Problem details:
Render every line of the text in the items below as a Markdown table with two columns, Number and Line, numbering the lines in order and leaving out blank ones.

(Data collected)
:::

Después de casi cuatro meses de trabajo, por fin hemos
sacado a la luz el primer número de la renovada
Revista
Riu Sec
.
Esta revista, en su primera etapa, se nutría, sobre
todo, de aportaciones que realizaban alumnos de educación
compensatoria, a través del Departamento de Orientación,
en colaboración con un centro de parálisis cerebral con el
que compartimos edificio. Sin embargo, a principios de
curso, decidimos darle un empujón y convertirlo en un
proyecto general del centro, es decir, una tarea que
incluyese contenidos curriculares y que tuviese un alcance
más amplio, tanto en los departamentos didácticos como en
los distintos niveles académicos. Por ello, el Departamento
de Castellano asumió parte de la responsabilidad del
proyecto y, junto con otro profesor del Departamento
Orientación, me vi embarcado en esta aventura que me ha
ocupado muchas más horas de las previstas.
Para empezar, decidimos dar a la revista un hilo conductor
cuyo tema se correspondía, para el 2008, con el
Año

:::

Task output:
| Number | Line |
|---|---|
| 1 | Después de casi cuatro meses de trabajo, por fin hemos |
| 2 | sacado a la luz el primer número de la renovada |
| 3 | Revista |
| 4 | Riu Sec |
| 5 | . |
| 6 | Esta revista, en su primera etapa, se nutría, sobre |
| 7 | todo, de aportaciones que realizaban alumnos de educación |
| 8 | compensatoria, a través del Departamento de Orientación, |
| 9 | en colaboración con un centro de parálisis cerebral con el |
| 10 | que compartimos edificio. Sin embargo, a principios de |
| 11 | curso, decidimos darle un empujón y convertirlo en un |
| 12 | proyecto general del centro, es decir, una tarea que |
| 13 | incluyese contenidos curriculares y que tuviese un alcance |
| 14 | más amplio, tanto en los departamentos didácticos como en |
| 15 | los distintos niveles académicos. Por ello, el Departamento |
| 16 | de Castellano asumió parte de la responsabilidad del |
| 17 | proyecto y, junto con otro profesor del Departamento |
| 18 | Orientación, me vi embarcado en esta aventura que me ha |
| 19 | ocupado muchas más horas de las previstas. |
| 20 | Para empezar, decidimos dar a la revista un hilo conductor |
| 21 | cuyo tema se correspondía, para el 2008, con el |
| 22 | Año |